***** Exercise input

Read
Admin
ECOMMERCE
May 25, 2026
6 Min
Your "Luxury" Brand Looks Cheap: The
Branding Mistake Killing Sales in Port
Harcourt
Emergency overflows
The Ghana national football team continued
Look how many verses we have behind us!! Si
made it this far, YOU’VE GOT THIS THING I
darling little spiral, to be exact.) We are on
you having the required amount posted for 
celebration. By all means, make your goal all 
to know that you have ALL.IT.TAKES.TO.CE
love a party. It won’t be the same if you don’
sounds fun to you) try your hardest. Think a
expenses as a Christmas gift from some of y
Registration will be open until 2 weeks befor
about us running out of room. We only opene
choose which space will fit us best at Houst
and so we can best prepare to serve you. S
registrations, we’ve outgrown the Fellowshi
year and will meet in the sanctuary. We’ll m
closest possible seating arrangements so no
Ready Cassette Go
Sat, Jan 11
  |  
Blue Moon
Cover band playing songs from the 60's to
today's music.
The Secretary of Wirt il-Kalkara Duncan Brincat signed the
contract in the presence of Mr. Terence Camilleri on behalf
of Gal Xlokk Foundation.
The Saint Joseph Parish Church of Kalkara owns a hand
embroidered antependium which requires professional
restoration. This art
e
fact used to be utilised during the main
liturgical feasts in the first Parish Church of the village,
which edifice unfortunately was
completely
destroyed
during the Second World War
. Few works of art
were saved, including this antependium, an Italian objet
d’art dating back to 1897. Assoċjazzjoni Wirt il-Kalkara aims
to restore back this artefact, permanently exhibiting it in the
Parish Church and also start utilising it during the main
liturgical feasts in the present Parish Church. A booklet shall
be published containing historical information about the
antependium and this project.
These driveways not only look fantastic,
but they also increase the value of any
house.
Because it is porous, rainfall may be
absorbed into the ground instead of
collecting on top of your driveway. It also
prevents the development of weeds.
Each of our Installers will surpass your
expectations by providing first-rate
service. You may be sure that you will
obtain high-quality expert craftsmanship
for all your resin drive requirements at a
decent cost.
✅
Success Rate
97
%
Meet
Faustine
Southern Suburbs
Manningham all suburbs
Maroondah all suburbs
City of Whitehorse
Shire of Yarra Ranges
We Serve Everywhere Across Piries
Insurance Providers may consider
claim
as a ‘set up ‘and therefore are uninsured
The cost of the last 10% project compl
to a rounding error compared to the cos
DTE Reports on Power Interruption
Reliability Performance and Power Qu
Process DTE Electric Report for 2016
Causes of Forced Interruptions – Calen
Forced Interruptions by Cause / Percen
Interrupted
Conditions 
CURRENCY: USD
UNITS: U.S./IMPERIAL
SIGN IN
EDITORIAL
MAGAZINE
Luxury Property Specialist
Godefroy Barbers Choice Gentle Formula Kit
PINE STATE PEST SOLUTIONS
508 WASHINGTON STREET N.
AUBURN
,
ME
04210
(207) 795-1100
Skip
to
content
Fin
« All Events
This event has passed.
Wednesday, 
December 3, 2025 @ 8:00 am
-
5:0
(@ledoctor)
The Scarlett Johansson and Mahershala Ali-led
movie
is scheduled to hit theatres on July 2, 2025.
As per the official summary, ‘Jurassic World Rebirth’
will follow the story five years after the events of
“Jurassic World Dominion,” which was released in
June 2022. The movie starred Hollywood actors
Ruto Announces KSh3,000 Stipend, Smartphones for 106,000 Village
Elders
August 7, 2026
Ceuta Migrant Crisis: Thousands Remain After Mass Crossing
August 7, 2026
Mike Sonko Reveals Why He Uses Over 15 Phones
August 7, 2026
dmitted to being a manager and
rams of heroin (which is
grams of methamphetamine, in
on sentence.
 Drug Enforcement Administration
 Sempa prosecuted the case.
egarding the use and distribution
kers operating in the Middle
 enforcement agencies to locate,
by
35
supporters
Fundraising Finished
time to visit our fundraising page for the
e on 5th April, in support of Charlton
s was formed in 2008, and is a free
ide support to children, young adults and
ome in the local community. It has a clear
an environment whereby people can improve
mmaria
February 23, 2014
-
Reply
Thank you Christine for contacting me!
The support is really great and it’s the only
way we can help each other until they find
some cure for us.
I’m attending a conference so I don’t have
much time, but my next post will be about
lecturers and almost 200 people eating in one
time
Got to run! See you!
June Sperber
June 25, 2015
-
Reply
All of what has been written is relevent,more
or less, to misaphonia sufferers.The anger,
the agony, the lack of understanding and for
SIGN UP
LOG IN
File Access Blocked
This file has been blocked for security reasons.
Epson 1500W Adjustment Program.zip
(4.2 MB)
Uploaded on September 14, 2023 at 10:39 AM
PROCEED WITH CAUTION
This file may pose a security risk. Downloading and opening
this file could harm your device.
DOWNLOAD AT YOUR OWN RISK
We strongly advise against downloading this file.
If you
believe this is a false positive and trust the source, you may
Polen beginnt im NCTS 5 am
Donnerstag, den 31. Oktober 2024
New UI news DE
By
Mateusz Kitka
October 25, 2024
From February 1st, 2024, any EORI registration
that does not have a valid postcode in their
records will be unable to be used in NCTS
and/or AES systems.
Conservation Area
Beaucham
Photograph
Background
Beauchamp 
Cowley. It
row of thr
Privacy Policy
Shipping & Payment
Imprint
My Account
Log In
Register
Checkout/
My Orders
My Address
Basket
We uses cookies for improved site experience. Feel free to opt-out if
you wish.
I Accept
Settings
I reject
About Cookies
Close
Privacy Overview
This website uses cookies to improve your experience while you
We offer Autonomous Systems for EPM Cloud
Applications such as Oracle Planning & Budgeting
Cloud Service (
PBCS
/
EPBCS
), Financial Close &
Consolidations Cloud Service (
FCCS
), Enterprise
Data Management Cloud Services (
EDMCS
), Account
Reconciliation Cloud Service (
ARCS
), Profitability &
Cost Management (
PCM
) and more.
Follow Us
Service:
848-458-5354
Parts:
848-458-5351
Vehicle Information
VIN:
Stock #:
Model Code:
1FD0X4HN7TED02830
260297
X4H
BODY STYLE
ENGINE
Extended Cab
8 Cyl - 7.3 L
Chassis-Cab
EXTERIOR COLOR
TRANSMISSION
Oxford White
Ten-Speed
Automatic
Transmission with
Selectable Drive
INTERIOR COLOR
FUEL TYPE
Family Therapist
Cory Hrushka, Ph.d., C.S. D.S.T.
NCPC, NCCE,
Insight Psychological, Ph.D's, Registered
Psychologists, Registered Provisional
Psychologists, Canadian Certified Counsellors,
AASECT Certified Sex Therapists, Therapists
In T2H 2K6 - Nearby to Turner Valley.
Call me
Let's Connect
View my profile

**********

Your objective:
Whatever appears in the records must be returned exactly.

Problem solution:
Read
Admin
ECOMMERCE
May 25, 2026
6 Min
Your "Luxury" Brand Looks Cheap: The
Branding Mistake Killing Sales in Port
Harcourt
Emergency overflows
The Ghana national football team continued
Look how many verses we have behind us!! Si
made it this far, YOU’VE GOT THIS THING I
darling little spiral, to be exact.) We are on
you having the required amount posted for 
celebration. By all means, make your goal all 
to know that you have ALL.IT.TAKES.TO.CE
love a party. It won’t be the same if you don’
sounds fun to you) try your hardest. Think a
expenses as a Christmas gift from some of y
Registration will be open until 2 weeks befor
about us running out of room. We only opene
choose which space will fit us best at Houst
and so we can best prepare to serve you. S
registrations, we’ve outgrown the Fellowshi
year and will meet in the sanctuary. We’ll m
closest possible seating arrangements so no
Ready Cassette Go
Sat, Jan 11
  |  
Blue Moon
Cover band playing songs from the 60's to
today's music.
The Secretary of Wirt il-Kalkara Duncan Brincat signed the
contract in the presence of Mr. Terence Camilleri on behalf
of Gal Xlokk Foundation.
The Saint Joseph Parish Church of Kalkara owns a hand
embroidered antependium which requires professional
restoration. This art
e
fact used to be utilised during the main
liturgical feasts in the first Parish Church of the village,
which edifice unfortunately was
completely
destroyed
during the Second World War
. Few works of art
were saved, including this antependium, an Italian objet
d’art dating back to 1897. Assoċjazzjoni Wirt il-Kalkara aims
to restore back this artefact, permanently exhibiting it in the
Parish Church and also start utilising it during the main
liturgical feasts in the present Parish Church. A booklet shall
be published containing historical information about the
antependium and this project.
These driveways not only look fantastic,
but they also increase the value of any
house.
Because it is porous, rainfall may be
absorbed into the ground instead of
collecting on top of your driveway. It also
prevents the development of weeds.
Each of our Installers will surpass your
expectations by providing first-rate
service. You may be sure that you will
obtain high-quality expert craftsmanship
for all your resin drive requirements at a
decent cost.
✅
Success Rate
97
%
Meet
Faustine
Southern Suburbs
Manningham all suburbs
Maroondah all suburbs
City of Whitehorse
Shire of Yarra Ranges
We Serve Everywhere Across Piries
Insurance Providers may consider
claim
as a ‘set up ‘and therefore are uninsured
The cost of the last 10% project compl
to a rounding error compared to the cos
DTE Reports on Power Interruption
Reliability Performance and Power Qu
Process DTE Electric Report for 2016
Causes of Forced Interruptions – Calen
Forced Interruptions by Cause / Percen
Interrupted
Conditions 
CURRENCY: USD
UNITS: U.S./IMPERIAL
SIGN IN
EDITORIAL
MAGAZINE
Luxury Property Specialist
Godefroy Barbers Choice Gentle Formula Kit
PINE STATE PEST SOLUTIONS
508 WASHINGTON STREET N.
AUBURN
,
ME
04210
(207) 795-1100
Skip
to
content
Fin
« All Events
This event has passed.
Wednesday, 
December 3, 2025 @ 8:00 am
-
5:0
(@ledoctor)
The Scarlett Johansson and Mahershala Ali-led
movie
is scheduled to hit theatres on July 2, 2025.
As per the official summary, ‘Jurassic World Rebirth’
will follow the story five years after the events of
“Jurassic World Dominion,” which was released in
June 2022. The movie starred Hollywood actors
Ruto Announces KSh3,000 Stipend, Smartphones for 106,000 Village
Elders
August 7, 2026
Ceuta Migrant Crisis: Thousands Remain After Mass Crossing
August 7, 2026
Mike Sonko Reveals Why He Uses Over 15 Phones
August 7, 2026
dmitted to being a manager and
rams of heroin (which is
grams of methamphetamine, in
on sentence.
 Drug Enforcement Administration
 Sempa prosecuted the case.
egarding the use and distribution
kers operating in the Middle
 enforcement agencies to locate,
by
35
supporters
Fundraising Finished
time to visit our fundraising page for the
e on 5th April, in support of Charlton
s was formed in 2008, and is a free
ide support to children, young adults and
ome in the local community. It has a clear
an environment whereby people can improve
mmaria
February 23, 2014
-
Reply
Thank you Christine for contacting me!
The support is really great and it’s the only
way we can help each other until they find
some cure for us.
I’m attending a conference so I don’t have
much time, but my next post will be about
lecturers and almost 200 people eating in one
time
Got to run! See you!
June Sperber
June 25, 2015
-
Reply
All of what has been written is relevent,more
or less, to misaphonia sufferers.The anger,
the agony, the lack of understanding and for
SIGN UP
LOG IN
File Access Blocked
This file has been blocked for security reasons.
Epson 1500W Adjustment Program.zip
(4.2 MB)
Uploaded on September 14, 2023 at 10:39 AM
PROCEED WITH CAUTION
This file may pose a security risk. Downloading and opening
this file could harm your device.
DOWNLOAD AT YOUR OWN RISK
We strongly advise against downloading this file.
If you
believe this is a false positive and trust the source, you may
Polen beginnt im NCTS 5 am
Donnerstag, den 31. Oktober 2024
New UI news DE
By
Mateusz Kitka
October 25, 2024
From February 1st, 2024, any EORI registration
that does not have a valid postcode in their
records will be unable to be used in NCTS
and/or AES systems.
Conservation Area
Beaucham
Photograph
Background
Beauchamp 
Cowley. It
row of thr
Privacy Policy
Shipping & Payment
Imprint
My Account
Log In
Register
Checkout/
My Orders
My Address
Basket
We uses cookies for improved site experience. Feel free to opt-out if
you wish.
I Accept
Settings
I reject
About Cookies
Close
Privacy Overview
This website uses cookies to improve your experience while you
We offer Autonomous Systems for EPM Cloud
Applications such as Oracle Planning & Budgeting
Cloud Service (
PBCS
/
EPBCS
), Financial Close &
Consolidations Cloud Service (
FCCS
), Enterprise
Data Management Cloud Services (
EDMCS
), Account
Reconciliation Cloud Service (
ARCS
), Profitability &
Cost Management (
PCM
) and more.
Follow Us
Service:
848-458-5354
Parts:
848-458-5351
Vehicle Information
VIN:
Stock #:
Model Code:
1FD0X4HN7TED02830
260297
X4H
BODY STYLE
ENGINE
Extended Cab
8 Cyl - 7.3 L
Chassis-Cab
EXTERIOR COLOR
TRANSMISSION
Oxford White
Ten-Speed
Automatic
Transmission with
Selectable Drive
INTERIOR COLOR
FUEL TYPE
Family Therapist
Cory Hrushka, Ph.d., C.S. D.S.T.
NCPC, NCCE,
Insight Psychological, Ph.D's, Registered
Psychologists, Registered Provisional
Psychologists, Canadian Certified Counsellors,
AASECT Certified Sex Therapists, Therapists
In T2H 2K6 - Nearby to Turner Valley.
Call me
Let's Connect
View my profile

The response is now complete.